Some 48 percent of Israeli students will be attending Arab or ultra-Orthodox schools this year, up from 39 percent in 2000, according to a report based on Education Ministry data.
The school year opened as scheduled on Tuesday with only a few local strikes, despite several threats over late summer.
Just two hours after 2009 classes began, however, a teacher at the Harel High School in Mevasseret Zion was attacked by several students from another school
The students also attacked police officers who were called to the scene. The police took two of the students in for questioning.
According to the Education Ministry, 385,000 children will attend preschool and kindergartens, and 1.48 million will attend elementary, secondary and high schools throughout the country. There will be 1,100 schools, with 57,000 classes and 121,000 education staff.
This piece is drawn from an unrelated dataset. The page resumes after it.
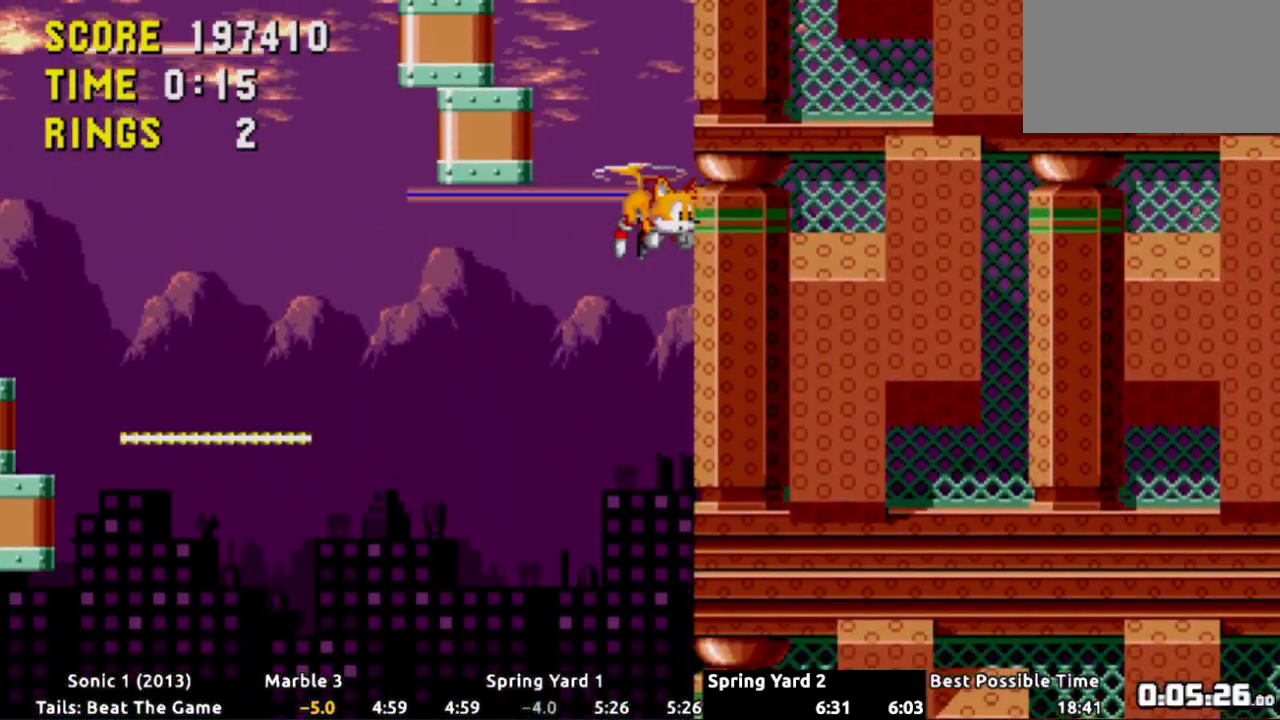
Gameplay with a controller (Xbox layout); each line is a JSON object with the inputs held at the frame after it. "events" lists button and stick changes between this image and that frame as [ms after this image, input, new state], when the widget could be followed in between. Not read: L3 R3 SELECT.
{"buttons": ["DPAD_RIGHT"], "events": [[50, "A", "down"], [133, "A", "up"], [200, "A", "down"], [283, "A", "up"], [350, "A", "down"], [450, "A", "up"]]}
According to the annual report by the Taub Center for Social Policy Studies in Israel, in the last decade, the number of Arab school students grew by 10 percent, the number of students in ultra-Orthodox schools jumped 51 percent, and the number of National Religious students increased 8 percent. The number of students in state schools shrank 3 percent.
"The state must focus on the curriculums for the students that will soon be the majority," said the Taub Center's director, Prof. Dan Ben-David. "Rated against 25 countries participating in the OECD exams, the average achievement by the non-ultra-Orthodox Jewish population was at the bottom of the scale, while Israeli Arab students did even worse."